PELTIER CONFESSES TO “INCIDENT AT OGLALA”
February 6, 2010
In a statement today celebrating the anniversary of his arrest in Canada and the beginning of his thirty-four year incarceration, Leonard Peltier confesses to his crimes at Jumping Bull.
But as always, and with self-serving drivel, he couches it in terms of himself—the perpetual victim of circumstances.
Peltier laments Joe Stuntz; as well he should, the young Indian probably thought he was doing the right thing by following the older leaders and not realizing he was being led down a dark path by Leonard himself. After agents’ Coler and Williams were executed, young Joe Stuntz (who perhaps even witnessed the murders), helped ransack their vehicles, stole and wore Jack Coler’s FBI raid jacket and then shot at agents and officers responding to Jumping Bull—until a law enforcement bullet stopped him.
Peltier, not the tough guy anymore, whines like a baby “it isn’t fair,” “I don’t deserve this,” “I have cried so many tears,” and is still not willing to accept or understand that this is the price he pays for his feigned hubris.
“I never thought my commitment would mean sacrificing like this, but I was willing to do so nonetheless. And really, if necessary, I’d do it all over again, because it was the right thing to do.”
In other words he never gave any serious consideration to what his actions really meant or what price would be paid for those decisions. If his decisions were made “nonetheless” then they were made out of ignorance of the consequences like most common criminals.
Peltier telling whomever will listen that he’d do it all over again because it was the right thing to do, clearly establishes one critical element of his crime for this moment, and his next parole hearing:
Peltier knows better than anyone that two human beings were brutally attacked, severely wounded and then summarily executed that day.

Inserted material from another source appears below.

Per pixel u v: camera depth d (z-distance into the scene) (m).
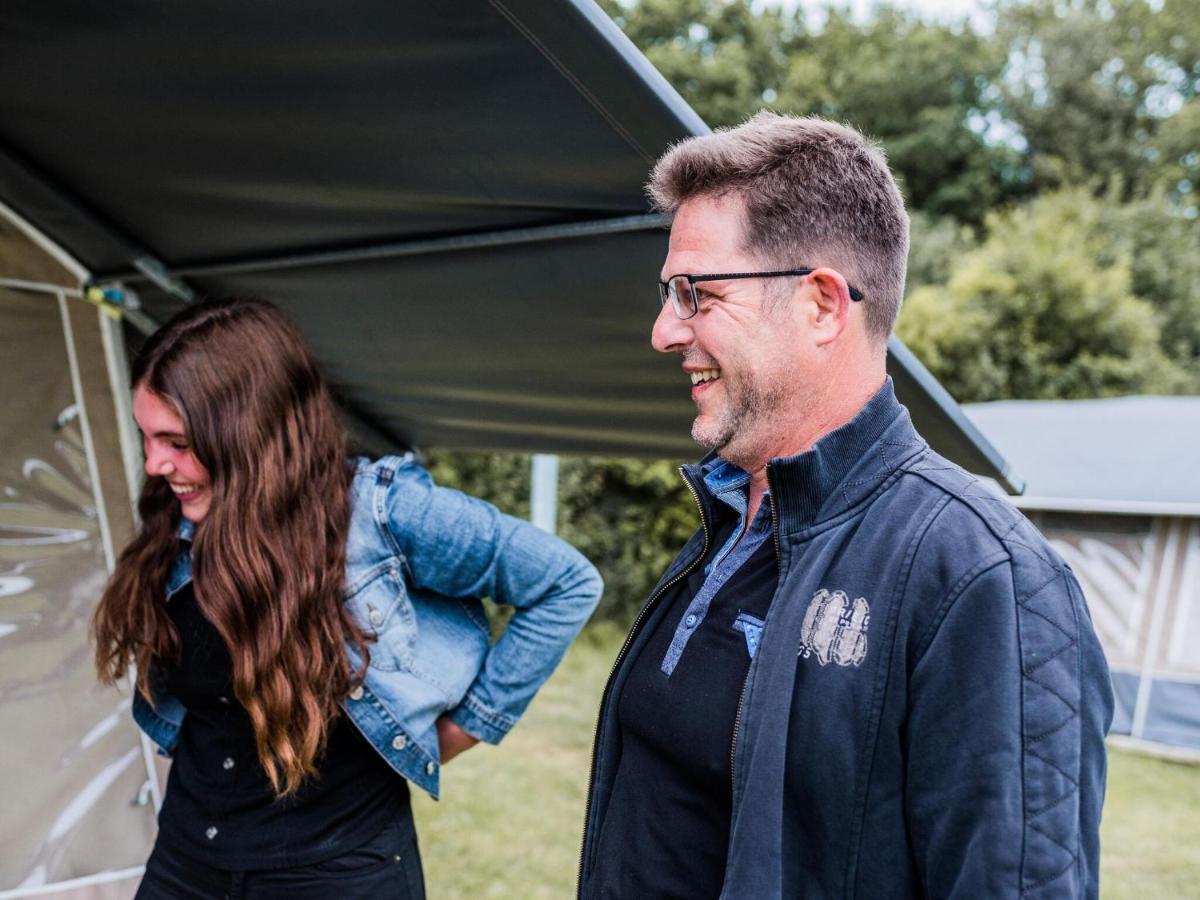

That’s what happened at Jumping Bull…and now there are no other excuses from Peltier. From his own words, gone is the lie of self-defense, and what remains is an admission of complicity and guilt.
To reinforce the notion of unrepentant culpability he assures us that given the same circumstances he would “…do it all over again.” What he fails to realize is that he’s making the case that he is still a danger to society. He reaffirms there has been no rehabilitation for him over the past thirty-four years.
Every breath he takes denigrates the sacrifice of two young agents who died a violent and horrible death. He raises money on their destroyed faces trying to convince the ignorant or enamored of some historic legitimacy as he maligns an otherwise proud Native American tradition. He is an affront to every genuine warrior from that rich past and when Peltier does meet The Creator, a judgment will be made as he answers for his crimes at Jumping Bull and against the proud heritage he’s hijacked from the past.
“In the Spirit of Coler and Williams”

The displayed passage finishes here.